Calculating Standard Deviation of Images (Lesson 7)

fortydegrees · May 9, 2018, 12:23pm

So at around 1:06:30 of Lesson 7, Jeremy talks about providing the mean and standard deviation for each RGB channel for the set of images. He has pre-calculated these and recommends his students to calculate them for themselves.

Calculating the mean I found easy enough:

x = np.array([np.array(Image.open(f'{PATH}/train/' + fname)) for fname in files])
mean = [0,0,0]
for image in x:
    mean += np.mean(image, axis=(0, 1))
mean / len(x) / 255

However, when calculating the standard deviation, I’m struggling. I’m currently using this:

sd = []
for image in x:
    sd.append(np.std(image, axis=(0,1)))
np.array(sd).mean(axis=0) / 255

However that gives me values of [0.2022 , 0.19932, 0.20086], which are incorrect.

I’m pretty sure my problem is just in not properly understanding how the standard deviation is properly calculated. I have experimented with ddof=1, though that seems to make little difference.

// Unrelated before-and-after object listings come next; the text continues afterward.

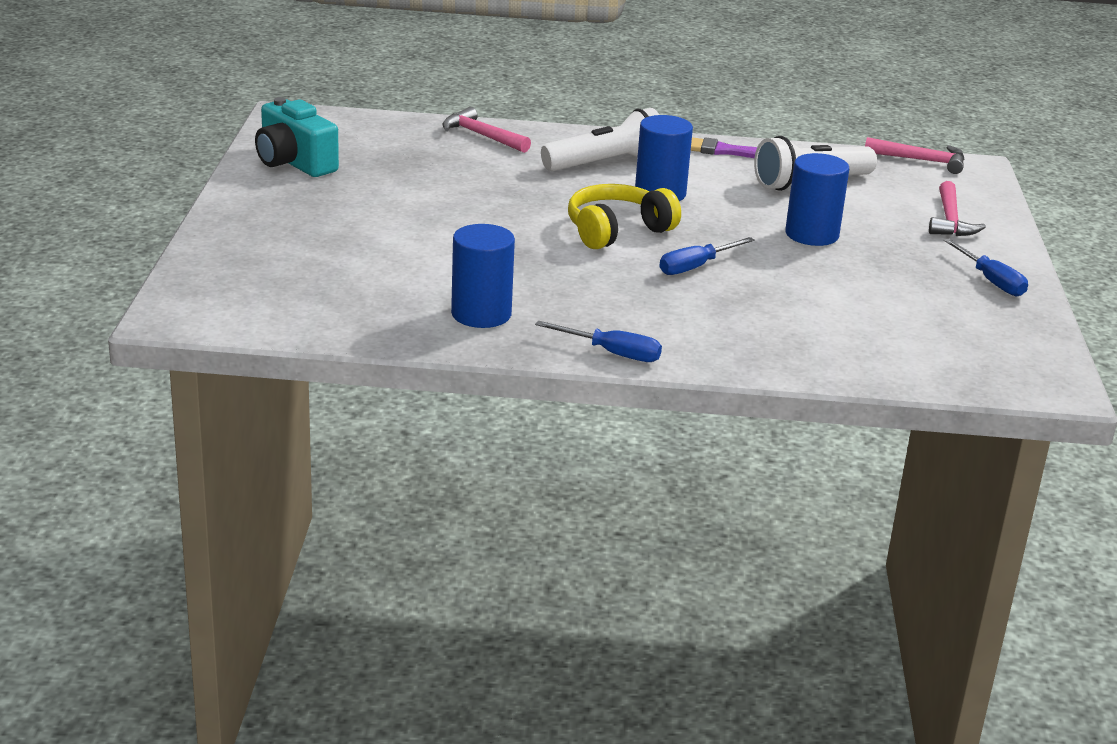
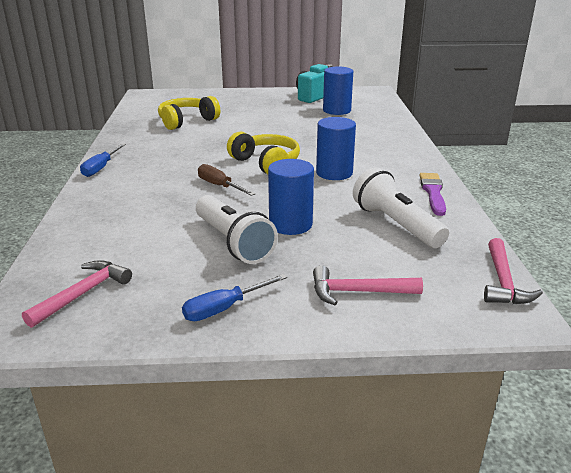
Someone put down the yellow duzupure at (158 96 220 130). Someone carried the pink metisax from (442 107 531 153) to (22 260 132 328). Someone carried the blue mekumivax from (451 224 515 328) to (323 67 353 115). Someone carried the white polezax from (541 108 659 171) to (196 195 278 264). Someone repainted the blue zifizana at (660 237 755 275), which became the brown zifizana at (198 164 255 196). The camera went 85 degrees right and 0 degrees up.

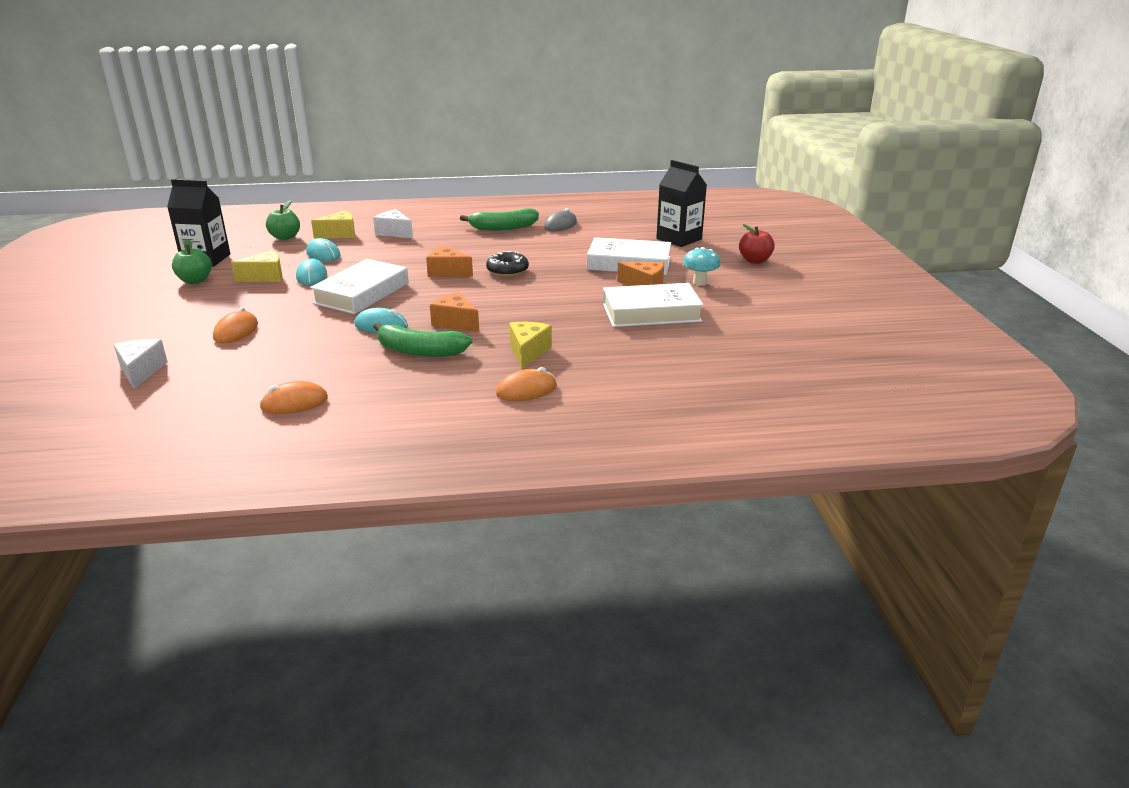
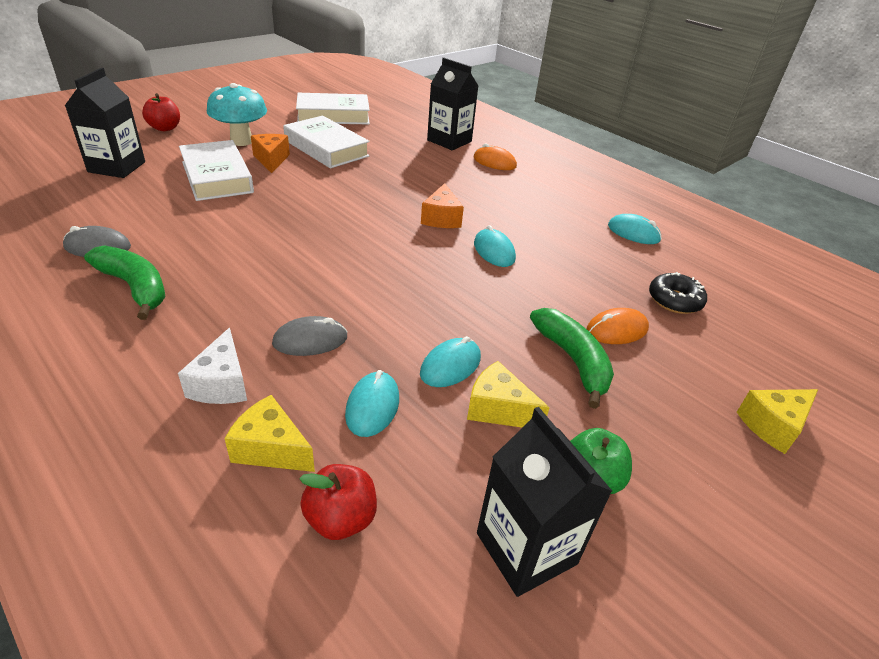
Someone took away the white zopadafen at (114 339 168 389). Someone took away the orange zopadafen at (426 246 473 277). Someone put down the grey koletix at (272 316 348 356). Someone put down the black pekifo at (427 57 478 150). Someone carried the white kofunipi from (310 259 409 314) to (296 93 370 125). Someone carried the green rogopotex from (373 323 472 357) to (530 308 614 409). Someone carried the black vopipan from (486 251 529 277) to (649 272 707 314). Someone carried the yellow zopadafen from (509 322 552 368) to (737 389 818 454). Someone repainted the orange koletix at (259 381 328 414), which became the turquoise koletix at (608 214 662 244). Someone repainted the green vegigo at (266 200 300 240), which became the red vegigo at (299 464 377 540). Someone scaled the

Any advice or resources that could lead me in the right direction would be greatly appreciated. Thanks!

draz · May 25, 2018, 10:20pm

@fortydegrees You should first stack all the values per channel together in a for loop (use append), and then calculate the np.std.

Ghiya6548 · October 29, 2018, 4:44pm

hi @draz,

i am still not able to figure out standard deviation calculation.
Here is what i have done:
PATH = “cifar/”

files = os.listdir(f’{PATH}train/')

x = np.array([np.array(Image.open(f’{PATH}train/’ + fname)) for fname in files])

for image in x:
c = 0
r = image[:,c,c]
r_std = np.std(r)
c+=1
g = image[:,c,c]
g_std = np.std(g)
c+=1
b = image[:,c,c]
b_std = np.std(b)
std +=(np.array([r_std,g_std,b_std]))

Have calculated standard deviation for each channel for each image and summed them up. Does this make sense or am i doing something wrong?

draz · October 29, 2018, 4:52pm

You should first just stack all the values per channel (not the STDs per channel) and then calculate the STD over the stacked values per channel.

wyquek · October 30, 2018, 5:41am

The batchnorm codes in lesson 7 dropped good hints on how to do this. Alternativelt, maybe try searching the forums for ‘standard deviation’.

Ghiya6548 · October 30, 2018, 6:28am

Thanks a lot for prompt response. this works . such a silly mistake on my part. Should have thought of this.

std =

PATH = “cifar/”

files = os.listdir(f’{PATH}train/')

x = np.array([np.array(Image.open(f’{PATH}train/’ + fname)) for fname in files])

for image in x:
c = 0
r_std = image[:,:,c].flatten()
c+=1
g_std = image[:,:,c].flatten()
c+=1
b_std = image[:,:,c].flatten()
std.append(np.array([r_std,g_std,b_std]))

np_std = np.array(std)

r_channel = np_std[:,0].flatten()
g_channel = np_std[:,1].flatten()
b_channel = np_std[:,2].flatten()

r_norm = np.std(r_channel) / 255
g_norm = np.std(g_channel) / 255
b_norm = np.std(b_channel) / 255
imgs_std = np.array([r_norm,g_norm,b_norm])
print(imgs_std)

Ghiya6548 · October 30, 2018, 6:29am

Thanks. I am actually on that lecture as of now.